Moscou, dont les troupes avancent sur de multiples segments du front, a prévenu que toute discussion sur un arrêt des combats ne pourrait s'appuyer que sur les "nouvelles réalités territoriales".
Peu avant les élections américaines du 5 novembre, la Russie a commencé à intensifier ses frappes meurtrières sur les zones civiles chez son voisin, une tactique considérée par beaucoup à Kiev comme une tentative de briser l'esprit des Ukrainiens, épuisés par bientôt trois ans de guerre, dans l'optique d'éventuelles négociations.
Un tir de missile russe a ainsi causé la mort d'au moins huit civils et fait 39 blessés lundi en plein jour à Odessa, une ville portuaire située sur la mer Noire, loin de la ligne de front, ont déploré les autorités locales.
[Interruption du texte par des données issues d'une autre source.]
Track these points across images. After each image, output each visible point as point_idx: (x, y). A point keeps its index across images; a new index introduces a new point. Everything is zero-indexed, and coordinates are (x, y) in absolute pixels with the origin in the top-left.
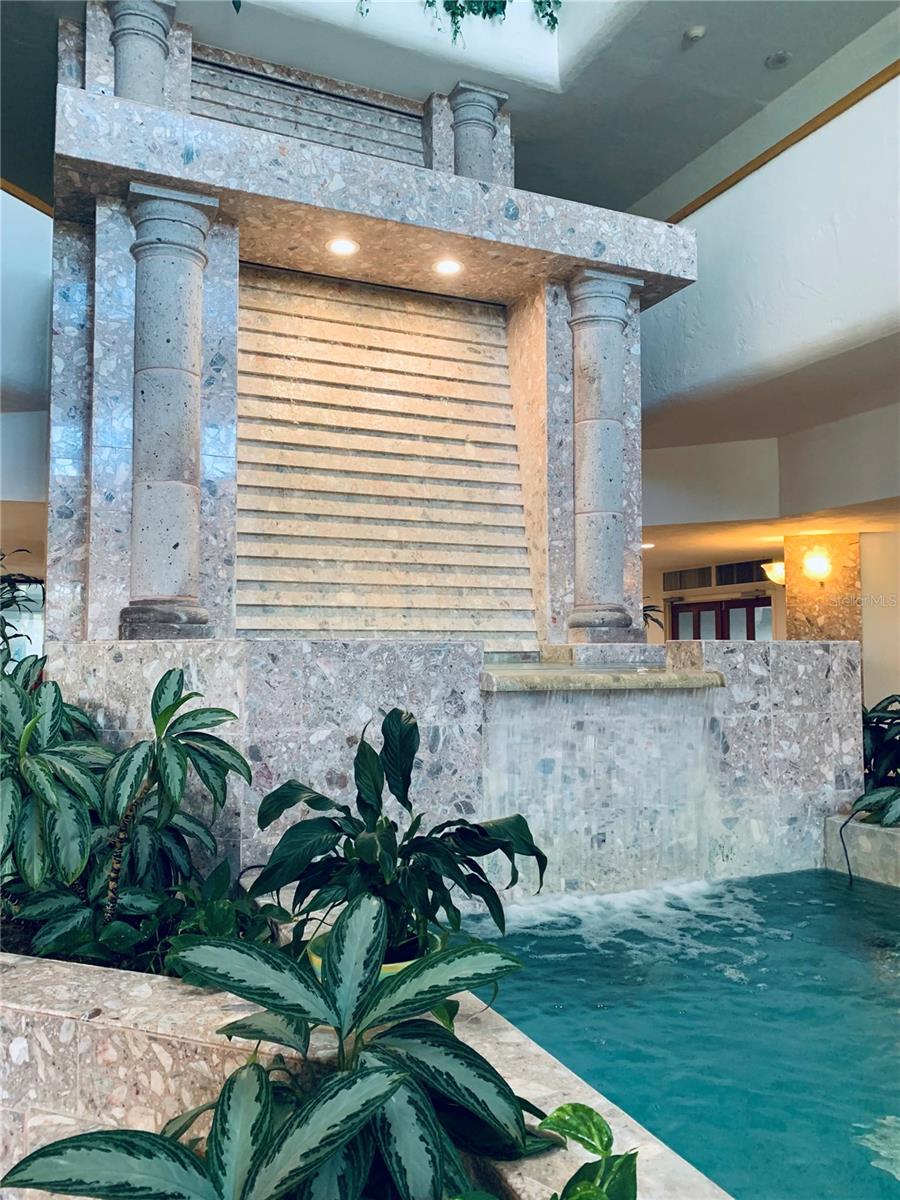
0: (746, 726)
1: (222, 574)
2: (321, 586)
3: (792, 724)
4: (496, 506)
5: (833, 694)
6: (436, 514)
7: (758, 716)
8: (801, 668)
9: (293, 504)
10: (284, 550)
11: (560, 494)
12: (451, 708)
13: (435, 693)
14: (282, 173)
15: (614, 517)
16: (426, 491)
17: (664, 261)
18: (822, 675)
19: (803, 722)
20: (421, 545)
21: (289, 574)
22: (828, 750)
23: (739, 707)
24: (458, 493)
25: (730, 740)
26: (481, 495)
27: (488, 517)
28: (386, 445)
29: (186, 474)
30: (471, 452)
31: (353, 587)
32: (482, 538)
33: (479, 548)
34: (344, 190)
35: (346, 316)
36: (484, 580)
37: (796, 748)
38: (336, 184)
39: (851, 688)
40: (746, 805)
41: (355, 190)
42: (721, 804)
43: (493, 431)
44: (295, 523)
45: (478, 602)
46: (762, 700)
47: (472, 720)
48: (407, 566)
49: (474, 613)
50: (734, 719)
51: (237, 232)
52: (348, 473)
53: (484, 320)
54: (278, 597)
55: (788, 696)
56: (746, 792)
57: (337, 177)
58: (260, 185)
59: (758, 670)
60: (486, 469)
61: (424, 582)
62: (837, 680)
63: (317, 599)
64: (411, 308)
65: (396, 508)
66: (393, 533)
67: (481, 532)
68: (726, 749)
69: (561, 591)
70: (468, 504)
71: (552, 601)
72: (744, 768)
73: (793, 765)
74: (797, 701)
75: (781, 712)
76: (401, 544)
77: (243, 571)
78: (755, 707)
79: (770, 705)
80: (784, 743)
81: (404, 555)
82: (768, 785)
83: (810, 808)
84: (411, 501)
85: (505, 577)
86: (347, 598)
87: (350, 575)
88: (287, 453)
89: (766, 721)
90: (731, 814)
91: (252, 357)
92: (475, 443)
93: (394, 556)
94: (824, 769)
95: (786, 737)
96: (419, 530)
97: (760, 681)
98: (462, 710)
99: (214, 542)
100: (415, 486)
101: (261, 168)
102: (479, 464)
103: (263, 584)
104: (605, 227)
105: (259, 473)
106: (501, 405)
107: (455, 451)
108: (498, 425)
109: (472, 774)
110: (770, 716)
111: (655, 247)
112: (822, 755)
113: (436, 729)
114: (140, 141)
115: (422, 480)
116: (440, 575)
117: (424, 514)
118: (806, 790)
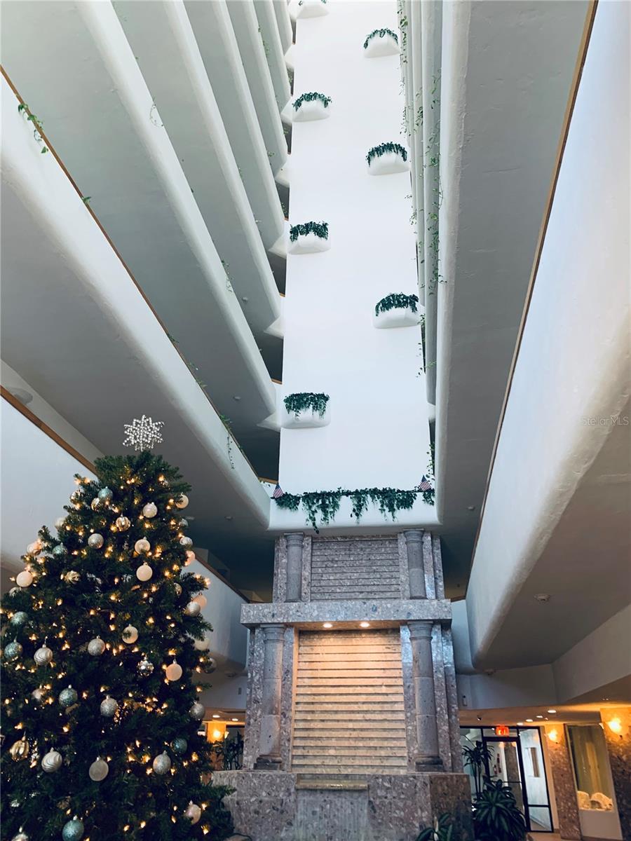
0: (382, 804)
1: (287, 745)
2: (323, 748)
3: (401, 804)
4: (393, 712)
5: (418, 795)
6: (368, 716)
7: (387, 801)
8: (404, 784)
9: (317, 716)
10: (312, 734)
11: (410, 707)
12: (287, 794)
13: (283, 789)
14: (299, 614)
15: (427, 717)
16: (365, 707)
17: (437, 614)
18: (413, 787)
19: (405, 804)
20: (362, 730)
21: (312, 743)
22: (416, 815)
23: (380, 797)
24: (377, 707)
25: (376, 808)
26: (387, 707)
27: (389, 716)
28: (351, 690)
29: (274, 712)
30: (384, 690)
31: (334, 748)
32: (386, 725)
33: (385, 730)
34: (318, 615)
35: (340, 643)
36: (386, 744)
37: (402, 813)
38: (315, 613)
39: (425, 792)
40: (382, 833)
41: (321, 614)
42: (373, 831)
43: (394, 680)
44: (316, 723)
45: (383, 753)
46: (389, 795)
47: (292, 798)
48: (356, 739)
49: (381, 757)
50: (378, 802)
51: (294, 629)
52: (336, 703)
53: (393, 635)
54: (308, 752)
55: (399, 794)
56: (383, 828)
57: (316, 611)
58: (293, 619)
59: (387, 785)
60: (390, 696)
61: (361, 745)
62: (420, 790)
63: (321, 753)
64: (364, 636)
65: (353, 715)
66: (351, 725)
67: (386, 723)
68: (375, 812)
69: (412, 749)
70: (381, 712)
71: (408, 753)
72: (382, 819)
73: (401, 820)
74: (402, 796)
75: (396, 800)
76: (354, 730)
77: (298, 743)
78: (386, 798)
79: (392, 797)
80: (397, 811)
81: (354, 734)
82: (391, 826)
83: (409, 836)
84: (358, 712)
85: (395, 742)
86: (332, 752)
87: (333, 743)
88: (316, 697)
89: (390, 803)
90: (376, 835)
91: (307, 663)
92: (386, 686)
93: (351, 734)
94: (415, 822)
95: (398, 809)
96: (361, 724)
97: (388, 788)
98: (290, 794)
99: (284, 733)
100: (361, 705)
101: (293, 614)
102: (387, 694)
103: (304, 747)
104: (411, 607)
105: (306, 706)
106: (398, 669)
107: (377, 690)
108: (396, 677)
109: (292, 813)
110: (392, 801)
111: (432, 609)
112: (414, 817)
113: (283, 800)
114: (261, 614)
115: (364, 703)
116: (368, 742)
117: (364, 717)
118: (407, 829)
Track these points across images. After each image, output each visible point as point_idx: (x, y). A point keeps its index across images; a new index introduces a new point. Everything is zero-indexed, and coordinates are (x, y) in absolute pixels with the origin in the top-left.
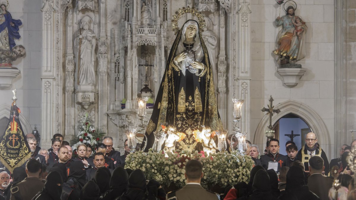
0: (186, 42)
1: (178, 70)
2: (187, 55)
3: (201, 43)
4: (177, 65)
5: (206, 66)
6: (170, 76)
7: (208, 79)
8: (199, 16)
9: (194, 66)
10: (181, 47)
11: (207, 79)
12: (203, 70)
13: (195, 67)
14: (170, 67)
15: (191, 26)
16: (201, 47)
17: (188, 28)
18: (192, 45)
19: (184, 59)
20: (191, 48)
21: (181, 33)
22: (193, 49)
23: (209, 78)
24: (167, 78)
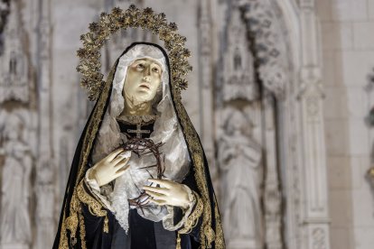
0: (128, 118)
1: (100, 214)
2: (130, 159)
3: (179, 120)
4: (99, 195)
5: (201, 196)
6: (73, 235)
7: (206, 241)
8: (168, 38)
9: (156, 197)
10: (110, 132)
11: (203, 242)
12: (191, 209)
13: (160, 201)
14: (74, 203)
15: (143, 62)
16: (180, 131)
17: (132, 69)
18: (150, 127)
19: (123, 172)
20: (144, 136)
21: (109, 88)
22: (151, 138)
23: (210, 240)
24: (66, 243)
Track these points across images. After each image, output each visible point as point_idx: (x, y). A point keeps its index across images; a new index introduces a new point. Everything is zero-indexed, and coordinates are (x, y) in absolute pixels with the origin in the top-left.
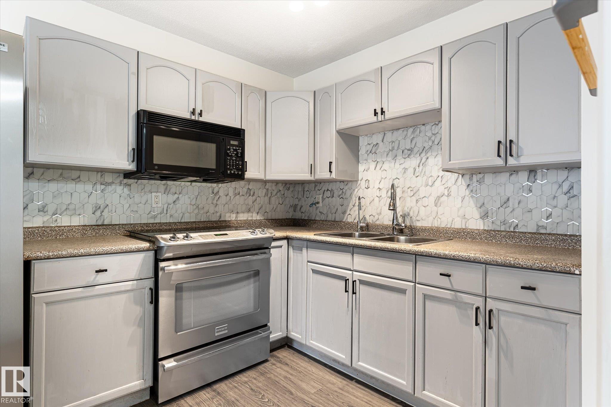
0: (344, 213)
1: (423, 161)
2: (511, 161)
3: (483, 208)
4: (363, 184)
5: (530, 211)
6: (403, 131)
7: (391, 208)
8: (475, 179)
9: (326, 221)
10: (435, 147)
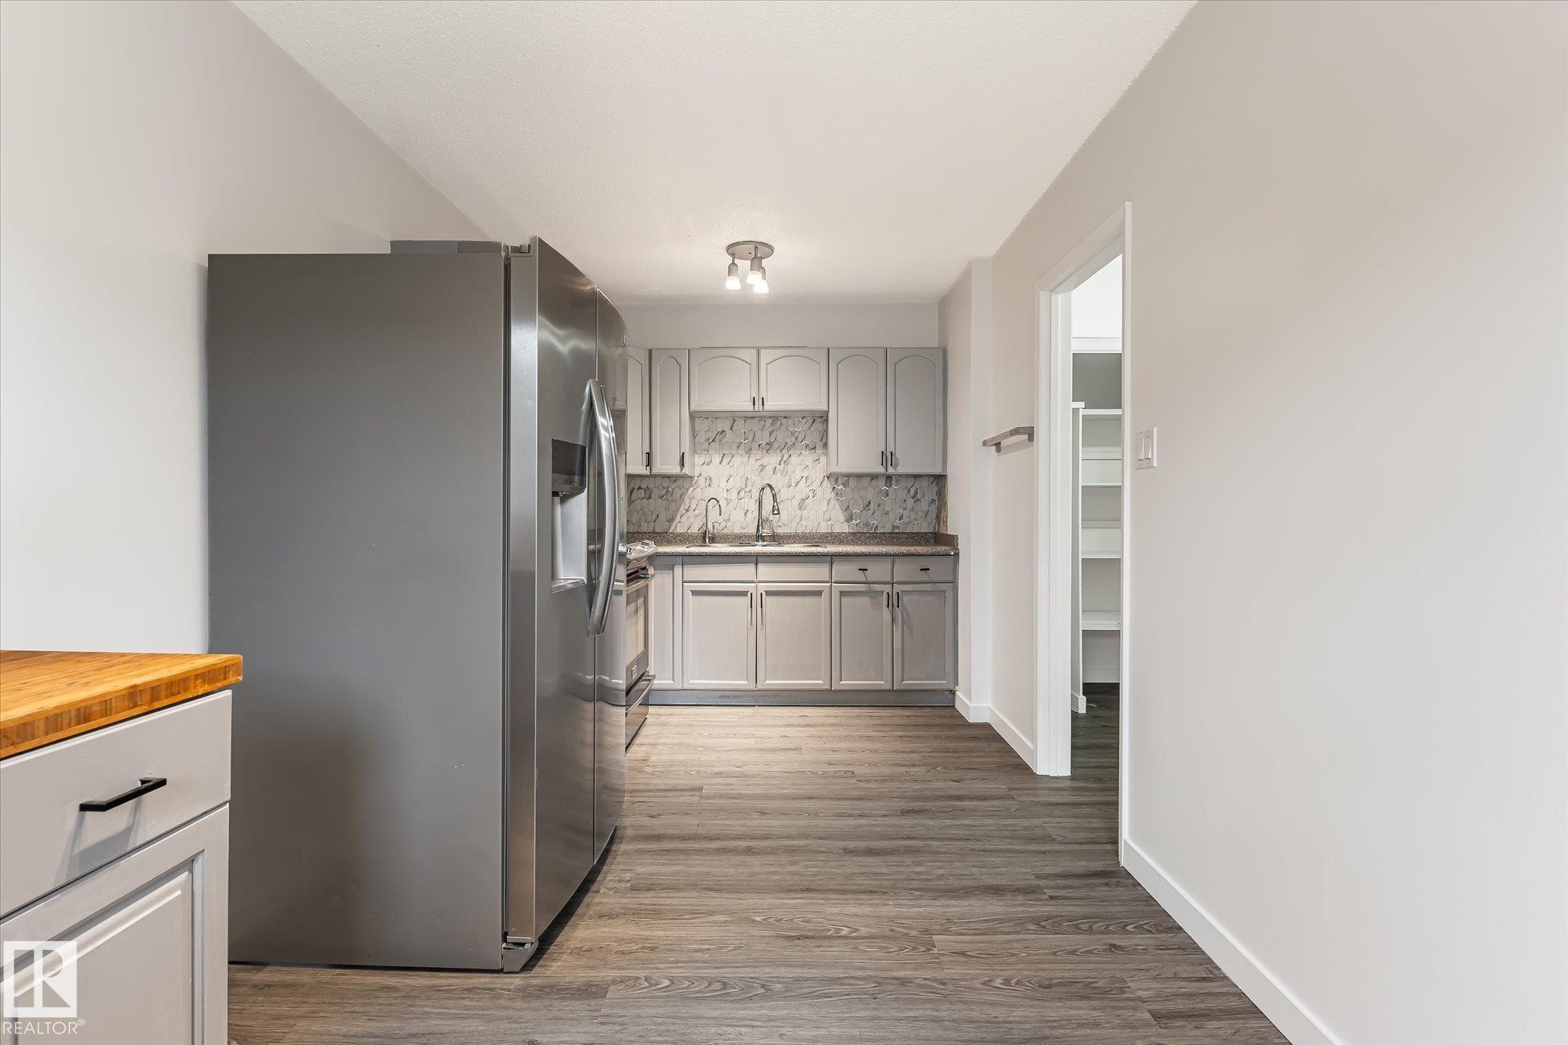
0: (671, 520)
1: (785, 458)
2: (891, 470)
3: (848, 511)
4: (702, 482)
5: (887, 513)
6: (759, 420)
7: (776, 512)
8: (840, 482)
9: (638, 533)
10: (798, 444)
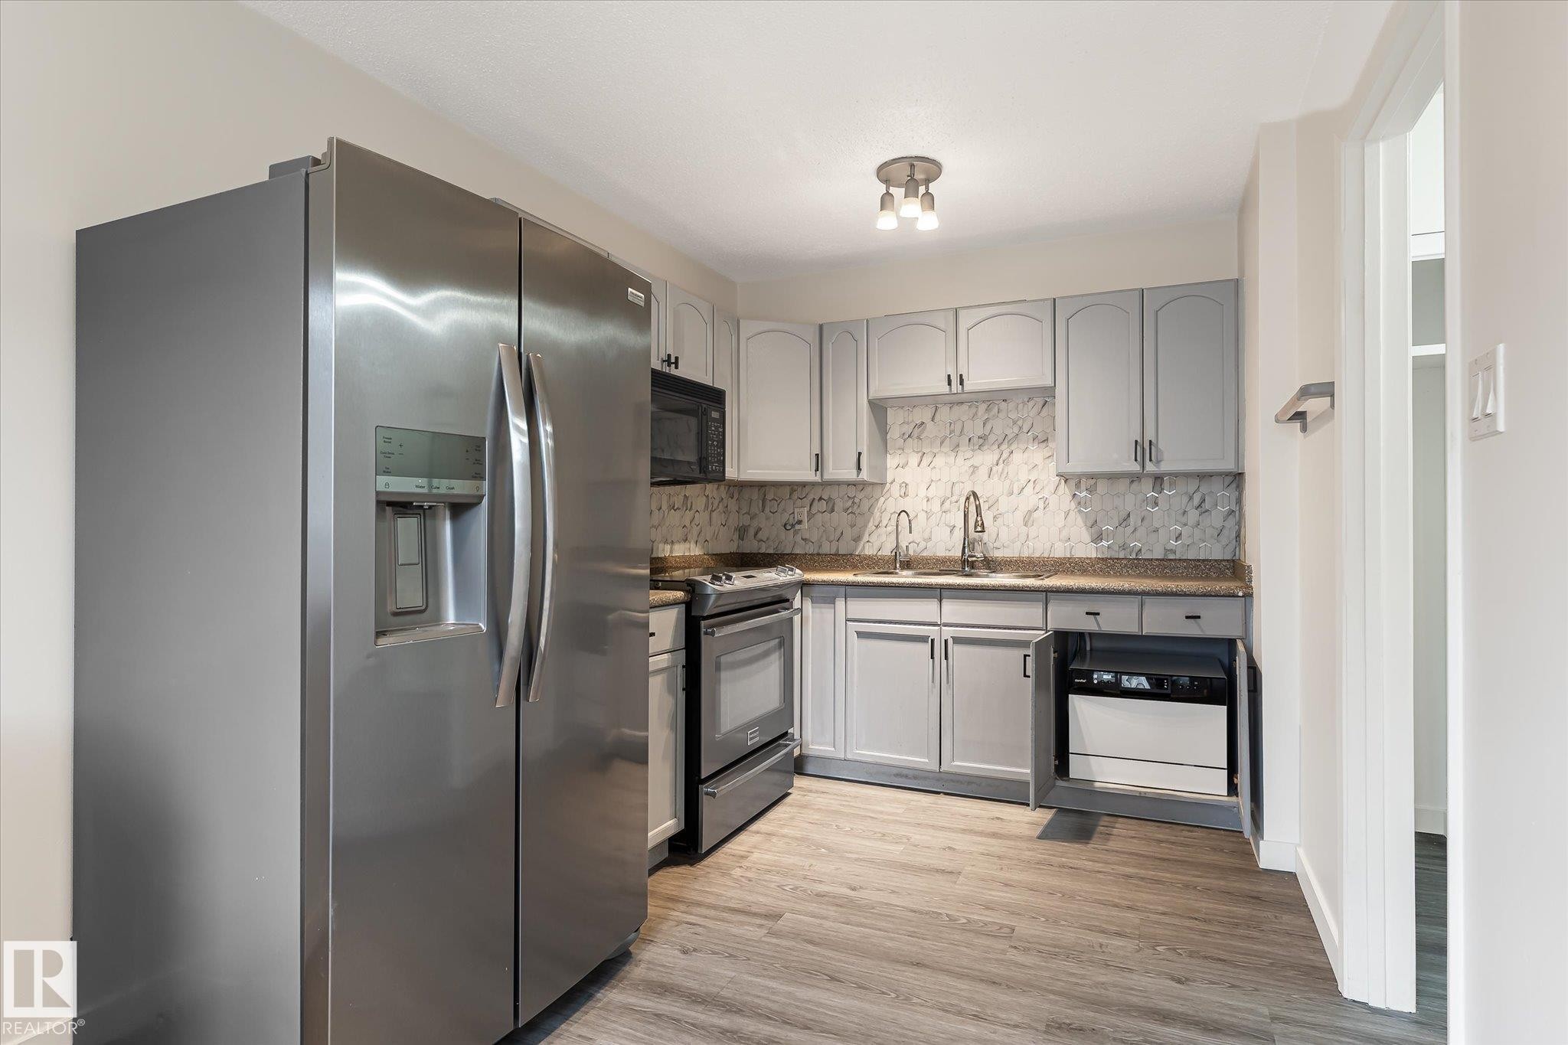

Sur de premières images prises par des témoins et diffusées par des chaînes d'information sur Telegram, on peut voir des corps sur le sol, des véhicules en feu et un immeuble enveloppé de poussière et de fumée.
"Ces frappes démontrent une chose (...), la Russie n'est intéressée que par la guerre", a réagi sur Telegram le président Zelensky.
Dimanche déjà, 11 Ukrainiens dont deux enfants ont péri dans le bombardement d'un immeuble d'habitation à Soumy, une ville du nord-est de l'Ukraine. Le pays a en outre subi une nouvelle attaque massive russe contre ses installations énergétiques.
Cette dernière ayant infligé des dégâts importants au réseau, les autorités ukrainienne ont annoncé lundi des coupures d'électricité pour la population, une première depuis des mois.